Извлечённый текст >>
Вудман отмечает, что эти рамки — колесо Иксиона — создает сам человек, хотя он этого не подозревает. Какую бы психическую структуру мы ни создавали для поддержания шаткого ощущения своего Я, наше зависимое поведение становится защитой от страха, осознаем мы это или нет. По существу, любая зависимость — это тот или иной способ справиться с тревогой. При активизации психического материала, с которым связан данный аффект, психика начинает выполнять защитную функцию.
При возрастании страха наше поведение подчиняется определенным стилям, позволяющим нам "войти в контакт". С установлением контакта тревога медленно снижается. Это происходит обычно неосознанно. Человек может зажечь сигарету, покурить, потушить ее и в то же самое время продолжать беседу. К сожалению, полезные воздействия при кратковременном контакте непродолжительны, поэтому в период следующей активизации материала поведение, позволяющее преодолеть страх, должно повториться. Колесо Иксиона катится, периодически возвращая человека обратно — к началу.
Как отмечает Вудман, нельзя постоянно сдерживать хаос, нельзя не чувствовать ужаса, ощущая, как земля уходит из-под ног, поэтому паллиативное поведение человека заставляет колесо сделать полный оборот. Повторяю: вина, стыд, неудача следуют по очереди, быстро сменяя друг друга; при этом мы надеемся, что они нас освободят, но они только еще крепче нас связывают. Разумеется, нам не следует себя ругать за свою внутреннюю травму, так как воздействие страха делает нас очень слабыми. Повторю: задача, возникающая в этом мрачном душевном омуте зависимости,— отважиться выдержать невыносимое. То, что не может быть осознано, будет проецироваться на человека, на предмет, на процесс, и колесо покатится дальше.

Фрагменты записей >>
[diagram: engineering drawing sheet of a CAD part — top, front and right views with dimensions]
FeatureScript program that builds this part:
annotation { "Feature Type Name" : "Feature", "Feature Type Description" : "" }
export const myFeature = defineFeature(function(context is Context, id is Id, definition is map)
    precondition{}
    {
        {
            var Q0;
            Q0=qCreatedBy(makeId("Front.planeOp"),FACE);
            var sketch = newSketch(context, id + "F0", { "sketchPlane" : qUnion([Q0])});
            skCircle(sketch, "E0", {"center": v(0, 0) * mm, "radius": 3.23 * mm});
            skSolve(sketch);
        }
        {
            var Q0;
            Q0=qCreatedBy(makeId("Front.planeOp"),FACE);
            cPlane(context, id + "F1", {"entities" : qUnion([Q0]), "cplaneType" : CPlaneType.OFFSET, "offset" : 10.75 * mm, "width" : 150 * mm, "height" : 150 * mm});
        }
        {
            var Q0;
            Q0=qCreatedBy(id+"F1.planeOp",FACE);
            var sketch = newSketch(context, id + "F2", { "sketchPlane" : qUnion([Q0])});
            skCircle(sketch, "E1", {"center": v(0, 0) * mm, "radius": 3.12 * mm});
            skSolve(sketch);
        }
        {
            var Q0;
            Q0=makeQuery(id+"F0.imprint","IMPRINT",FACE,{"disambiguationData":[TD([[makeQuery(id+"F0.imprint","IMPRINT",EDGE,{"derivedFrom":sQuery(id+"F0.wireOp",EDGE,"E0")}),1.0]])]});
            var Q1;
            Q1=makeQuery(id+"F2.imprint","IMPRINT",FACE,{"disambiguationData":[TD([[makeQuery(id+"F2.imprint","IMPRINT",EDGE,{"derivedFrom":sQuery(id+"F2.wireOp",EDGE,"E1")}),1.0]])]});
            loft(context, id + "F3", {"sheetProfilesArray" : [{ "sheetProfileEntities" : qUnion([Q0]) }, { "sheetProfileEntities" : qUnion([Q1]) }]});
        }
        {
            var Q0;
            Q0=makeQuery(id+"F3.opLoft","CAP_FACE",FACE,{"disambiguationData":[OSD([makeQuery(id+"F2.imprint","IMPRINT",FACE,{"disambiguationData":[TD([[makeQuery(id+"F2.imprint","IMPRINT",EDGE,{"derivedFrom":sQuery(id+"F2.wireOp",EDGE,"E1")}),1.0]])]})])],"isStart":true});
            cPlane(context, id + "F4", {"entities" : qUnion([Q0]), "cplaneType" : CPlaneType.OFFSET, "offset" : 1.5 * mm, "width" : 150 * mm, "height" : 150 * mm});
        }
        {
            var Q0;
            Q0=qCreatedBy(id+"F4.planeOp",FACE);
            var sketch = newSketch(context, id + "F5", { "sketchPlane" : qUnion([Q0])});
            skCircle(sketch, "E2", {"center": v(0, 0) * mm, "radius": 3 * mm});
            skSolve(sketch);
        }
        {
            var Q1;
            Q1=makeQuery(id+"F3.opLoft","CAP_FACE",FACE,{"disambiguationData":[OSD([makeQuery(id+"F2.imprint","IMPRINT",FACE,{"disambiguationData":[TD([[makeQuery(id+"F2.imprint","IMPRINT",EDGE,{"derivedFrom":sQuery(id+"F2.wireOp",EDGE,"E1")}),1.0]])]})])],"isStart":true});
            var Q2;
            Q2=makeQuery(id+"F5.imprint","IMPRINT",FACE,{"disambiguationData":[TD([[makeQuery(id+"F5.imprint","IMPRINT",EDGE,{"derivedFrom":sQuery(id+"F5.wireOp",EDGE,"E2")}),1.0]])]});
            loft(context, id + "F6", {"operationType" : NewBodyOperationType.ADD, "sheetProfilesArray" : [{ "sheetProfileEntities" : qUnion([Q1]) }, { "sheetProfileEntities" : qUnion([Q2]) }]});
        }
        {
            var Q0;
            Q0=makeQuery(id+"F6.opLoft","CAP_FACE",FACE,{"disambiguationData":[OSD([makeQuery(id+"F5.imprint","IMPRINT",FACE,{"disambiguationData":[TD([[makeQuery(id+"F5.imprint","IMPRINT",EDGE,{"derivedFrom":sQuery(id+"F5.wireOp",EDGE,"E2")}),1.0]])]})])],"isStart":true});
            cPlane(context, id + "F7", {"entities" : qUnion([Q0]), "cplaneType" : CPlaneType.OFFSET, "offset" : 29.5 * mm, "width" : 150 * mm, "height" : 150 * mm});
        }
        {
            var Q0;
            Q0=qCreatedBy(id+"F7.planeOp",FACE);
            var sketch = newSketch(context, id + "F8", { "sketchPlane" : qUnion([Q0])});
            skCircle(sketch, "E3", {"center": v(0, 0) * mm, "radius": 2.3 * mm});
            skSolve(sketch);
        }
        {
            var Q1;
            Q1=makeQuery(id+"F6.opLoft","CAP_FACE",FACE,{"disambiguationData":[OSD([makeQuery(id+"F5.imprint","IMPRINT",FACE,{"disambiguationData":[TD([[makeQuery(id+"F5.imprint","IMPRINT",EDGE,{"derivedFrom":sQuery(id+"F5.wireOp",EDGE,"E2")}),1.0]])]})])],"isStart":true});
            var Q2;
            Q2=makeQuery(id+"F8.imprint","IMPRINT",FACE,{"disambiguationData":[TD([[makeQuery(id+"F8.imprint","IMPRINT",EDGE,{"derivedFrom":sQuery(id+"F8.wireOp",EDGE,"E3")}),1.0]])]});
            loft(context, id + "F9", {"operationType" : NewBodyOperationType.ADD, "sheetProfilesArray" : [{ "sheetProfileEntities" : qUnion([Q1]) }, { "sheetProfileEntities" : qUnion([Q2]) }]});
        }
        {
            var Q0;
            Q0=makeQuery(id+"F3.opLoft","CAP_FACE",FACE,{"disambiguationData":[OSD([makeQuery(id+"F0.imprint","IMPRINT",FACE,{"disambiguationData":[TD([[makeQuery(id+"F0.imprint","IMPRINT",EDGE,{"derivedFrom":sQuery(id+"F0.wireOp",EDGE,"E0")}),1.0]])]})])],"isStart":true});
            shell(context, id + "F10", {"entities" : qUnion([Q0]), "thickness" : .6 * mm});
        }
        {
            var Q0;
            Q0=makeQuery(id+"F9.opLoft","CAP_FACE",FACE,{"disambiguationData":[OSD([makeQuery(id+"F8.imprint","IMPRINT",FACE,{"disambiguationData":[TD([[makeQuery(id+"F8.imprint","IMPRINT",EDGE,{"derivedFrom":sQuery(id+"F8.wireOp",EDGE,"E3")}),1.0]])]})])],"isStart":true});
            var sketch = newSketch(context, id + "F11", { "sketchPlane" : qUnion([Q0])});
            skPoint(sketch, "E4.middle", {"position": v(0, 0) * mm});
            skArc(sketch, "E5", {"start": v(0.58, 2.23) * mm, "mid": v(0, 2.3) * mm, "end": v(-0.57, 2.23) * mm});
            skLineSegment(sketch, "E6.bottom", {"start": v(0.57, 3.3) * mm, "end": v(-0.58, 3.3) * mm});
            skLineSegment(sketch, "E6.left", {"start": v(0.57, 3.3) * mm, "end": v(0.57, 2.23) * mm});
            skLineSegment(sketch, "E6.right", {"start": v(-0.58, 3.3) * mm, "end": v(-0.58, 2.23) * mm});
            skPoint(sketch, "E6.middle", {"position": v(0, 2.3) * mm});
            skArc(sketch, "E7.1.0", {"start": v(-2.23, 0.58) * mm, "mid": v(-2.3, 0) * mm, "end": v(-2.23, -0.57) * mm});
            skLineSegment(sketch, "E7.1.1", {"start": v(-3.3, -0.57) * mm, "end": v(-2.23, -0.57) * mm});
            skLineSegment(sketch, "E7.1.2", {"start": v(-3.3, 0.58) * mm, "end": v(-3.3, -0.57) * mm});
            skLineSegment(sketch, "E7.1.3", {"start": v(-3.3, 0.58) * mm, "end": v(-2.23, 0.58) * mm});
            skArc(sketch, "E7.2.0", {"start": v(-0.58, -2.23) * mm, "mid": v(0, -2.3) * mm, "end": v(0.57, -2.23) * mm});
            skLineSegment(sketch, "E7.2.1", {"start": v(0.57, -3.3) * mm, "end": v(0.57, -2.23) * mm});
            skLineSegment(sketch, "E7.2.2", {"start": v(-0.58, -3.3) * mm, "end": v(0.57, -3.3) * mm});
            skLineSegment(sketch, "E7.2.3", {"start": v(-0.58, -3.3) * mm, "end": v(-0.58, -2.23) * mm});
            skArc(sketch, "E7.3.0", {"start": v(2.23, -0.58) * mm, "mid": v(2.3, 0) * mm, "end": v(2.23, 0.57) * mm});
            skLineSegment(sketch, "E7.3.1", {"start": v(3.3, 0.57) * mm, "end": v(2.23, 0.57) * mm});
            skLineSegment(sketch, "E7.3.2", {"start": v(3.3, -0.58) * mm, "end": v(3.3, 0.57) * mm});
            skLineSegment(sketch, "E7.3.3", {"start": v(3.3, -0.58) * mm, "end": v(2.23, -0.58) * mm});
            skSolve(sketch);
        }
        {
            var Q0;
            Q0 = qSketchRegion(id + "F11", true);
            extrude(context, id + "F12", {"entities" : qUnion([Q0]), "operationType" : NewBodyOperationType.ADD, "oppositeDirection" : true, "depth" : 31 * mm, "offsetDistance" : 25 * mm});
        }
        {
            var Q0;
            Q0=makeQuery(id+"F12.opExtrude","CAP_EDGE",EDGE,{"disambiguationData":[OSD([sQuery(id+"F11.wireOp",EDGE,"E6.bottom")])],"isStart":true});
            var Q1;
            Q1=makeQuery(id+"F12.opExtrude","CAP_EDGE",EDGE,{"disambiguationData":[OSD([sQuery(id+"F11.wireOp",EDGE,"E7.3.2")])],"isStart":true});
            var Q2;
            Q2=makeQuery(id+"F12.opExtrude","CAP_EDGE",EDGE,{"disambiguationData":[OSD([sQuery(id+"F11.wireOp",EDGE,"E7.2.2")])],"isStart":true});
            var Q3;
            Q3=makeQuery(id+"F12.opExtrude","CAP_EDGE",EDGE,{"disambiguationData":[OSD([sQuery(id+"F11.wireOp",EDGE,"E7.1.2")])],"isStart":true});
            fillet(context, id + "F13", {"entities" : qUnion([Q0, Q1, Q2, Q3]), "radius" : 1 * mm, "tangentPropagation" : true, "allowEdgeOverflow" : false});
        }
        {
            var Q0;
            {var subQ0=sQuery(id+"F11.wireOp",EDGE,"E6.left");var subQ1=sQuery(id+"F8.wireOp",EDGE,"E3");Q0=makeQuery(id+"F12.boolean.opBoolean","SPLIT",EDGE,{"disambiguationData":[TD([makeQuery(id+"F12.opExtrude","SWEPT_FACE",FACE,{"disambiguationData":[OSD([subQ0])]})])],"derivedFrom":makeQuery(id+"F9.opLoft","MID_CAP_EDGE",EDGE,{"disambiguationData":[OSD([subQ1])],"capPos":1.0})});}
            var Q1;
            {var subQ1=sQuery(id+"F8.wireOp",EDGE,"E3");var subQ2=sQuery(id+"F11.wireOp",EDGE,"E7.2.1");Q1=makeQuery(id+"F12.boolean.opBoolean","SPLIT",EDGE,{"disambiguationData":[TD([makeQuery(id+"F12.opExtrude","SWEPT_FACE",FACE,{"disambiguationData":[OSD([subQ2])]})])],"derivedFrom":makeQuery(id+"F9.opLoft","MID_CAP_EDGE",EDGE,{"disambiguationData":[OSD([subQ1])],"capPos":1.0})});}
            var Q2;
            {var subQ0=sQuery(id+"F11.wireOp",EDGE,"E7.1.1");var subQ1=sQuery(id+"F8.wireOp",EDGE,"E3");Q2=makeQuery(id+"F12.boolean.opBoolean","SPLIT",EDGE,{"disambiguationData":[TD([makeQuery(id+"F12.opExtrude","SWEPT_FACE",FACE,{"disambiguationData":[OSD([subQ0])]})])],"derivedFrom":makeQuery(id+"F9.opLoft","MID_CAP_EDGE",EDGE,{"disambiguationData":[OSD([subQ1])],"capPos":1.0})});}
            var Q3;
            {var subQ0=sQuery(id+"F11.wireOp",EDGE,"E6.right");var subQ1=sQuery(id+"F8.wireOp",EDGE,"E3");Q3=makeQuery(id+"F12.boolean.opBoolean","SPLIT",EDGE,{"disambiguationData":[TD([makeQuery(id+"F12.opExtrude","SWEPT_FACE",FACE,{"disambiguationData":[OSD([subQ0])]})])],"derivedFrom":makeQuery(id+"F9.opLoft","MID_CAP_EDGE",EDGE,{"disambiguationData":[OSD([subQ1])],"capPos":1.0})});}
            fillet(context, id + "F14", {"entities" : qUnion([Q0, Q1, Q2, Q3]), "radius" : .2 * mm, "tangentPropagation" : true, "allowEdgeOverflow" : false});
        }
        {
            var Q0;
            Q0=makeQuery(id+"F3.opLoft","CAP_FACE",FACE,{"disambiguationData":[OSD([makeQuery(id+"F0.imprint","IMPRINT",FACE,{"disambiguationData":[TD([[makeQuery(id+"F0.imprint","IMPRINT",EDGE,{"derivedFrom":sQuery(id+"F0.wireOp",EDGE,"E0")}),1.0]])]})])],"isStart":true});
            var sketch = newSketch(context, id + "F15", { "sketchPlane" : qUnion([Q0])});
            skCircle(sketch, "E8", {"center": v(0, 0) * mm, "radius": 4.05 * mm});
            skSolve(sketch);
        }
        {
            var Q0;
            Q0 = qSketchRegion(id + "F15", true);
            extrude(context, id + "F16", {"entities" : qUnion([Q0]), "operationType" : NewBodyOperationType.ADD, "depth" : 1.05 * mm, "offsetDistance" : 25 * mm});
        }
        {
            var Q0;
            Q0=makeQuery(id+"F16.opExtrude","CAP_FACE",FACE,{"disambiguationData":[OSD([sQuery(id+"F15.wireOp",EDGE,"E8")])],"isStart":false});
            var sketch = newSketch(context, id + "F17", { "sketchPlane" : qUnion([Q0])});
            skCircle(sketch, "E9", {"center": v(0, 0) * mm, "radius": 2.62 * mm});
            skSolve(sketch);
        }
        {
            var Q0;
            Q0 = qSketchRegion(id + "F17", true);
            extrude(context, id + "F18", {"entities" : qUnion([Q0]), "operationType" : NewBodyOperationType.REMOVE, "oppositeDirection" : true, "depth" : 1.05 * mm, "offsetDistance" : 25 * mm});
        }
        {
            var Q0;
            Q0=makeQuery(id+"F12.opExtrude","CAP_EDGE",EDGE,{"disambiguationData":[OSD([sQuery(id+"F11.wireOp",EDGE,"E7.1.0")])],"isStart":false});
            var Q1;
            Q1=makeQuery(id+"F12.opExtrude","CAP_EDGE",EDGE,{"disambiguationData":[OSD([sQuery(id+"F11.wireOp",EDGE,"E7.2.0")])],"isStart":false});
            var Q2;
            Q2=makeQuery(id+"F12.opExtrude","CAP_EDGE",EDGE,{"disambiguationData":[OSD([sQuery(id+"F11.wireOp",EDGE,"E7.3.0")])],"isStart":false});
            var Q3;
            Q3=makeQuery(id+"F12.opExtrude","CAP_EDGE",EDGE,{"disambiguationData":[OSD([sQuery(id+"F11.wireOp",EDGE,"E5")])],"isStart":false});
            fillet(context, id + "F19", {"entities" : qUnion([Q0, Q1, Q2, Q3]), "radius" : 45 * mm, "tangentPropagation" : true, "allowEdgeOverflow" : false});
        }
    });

Инструкции к упражнению >>
1. Перечислите всё, что, согласно тексту о колесе Иксиона, следует по очереди, быстро сменяя друг друга.
2. Допишите текст о колесе Иксиона, начав сразу после его последнего предложения.

Ответы к заданиям >>
1. Вина, стыд, неудача.

2.
Нет более адского Ада, чем зависимости, ибо ничто другое мы так уверенно не считаем своим грехом. "Куда б ни полетел, я окажусь в Аду; ведь Ад — я сам". Но мы подчиняемся идее, она всегда заложена в нашей личности. Эта идея не ассимилирована, она привязана к прошлому, к первичным отношениям. Нам следует помнить, что если такая идея связывает нас с прошлым, наши возможности остаются ограниченными, как в детстве. Такие идеи обедняют нам жизнь; они редуктивны и по своей природе, и по своим последствиям, так как защищают нас от страха, который обязательно сопутствует личностному росту. Видимо, Роджер и Джордж обречены воспроизводить детско-родительские отношения, а потому уклоняются от возможности более свободного развития во взрослой жизни. Страдания Йетса, по крайней мере, превращались в произведения искусства, а потому поэт время от времени ощущал себя свободным от колеса Иксиона.
Наша задача, ужасная задача, заключается в том, чтобы разобраться в истоках своей одержимости, вскрыть противоречия зависимости, чтобы найти первичную, неассими-лированную, глубоко скрытую идею. Тогда мы, взрослые люди, сможем выдержать невыносимое, подумать над немыслимым, выстрадать то, что не могли выстрадать раньше, чтобы стать свободными людьми.
Колесо Иксиона тихо и неумолимо катится дальше — так же тихо и неумолимо, как я пишу, а вы читаете. Никто из нас не может все время находиться в сознательном состоянии, а вина и стыд, которые порождаются нашими многочисленными недостатками, истощают именно ту силу, которая необходима для конфронтации с бессознательным. Погрузиться в состояние тревоги, ощутить то, что вы реально ощущаете,— значит "преодолеть" деспотизм эмоций, которые нас постоянно преследуют, и покончить с ним. Мы — это Ад; мы бессознательно его создали и рефлекторно от него зависим. Спуститься в Ад и пройти через его круги — единственный способ найти выход, как это сделал Данте во время своего ужасного путешествия. Спастись от Гадеса можно только спустившись в царство Гадеса.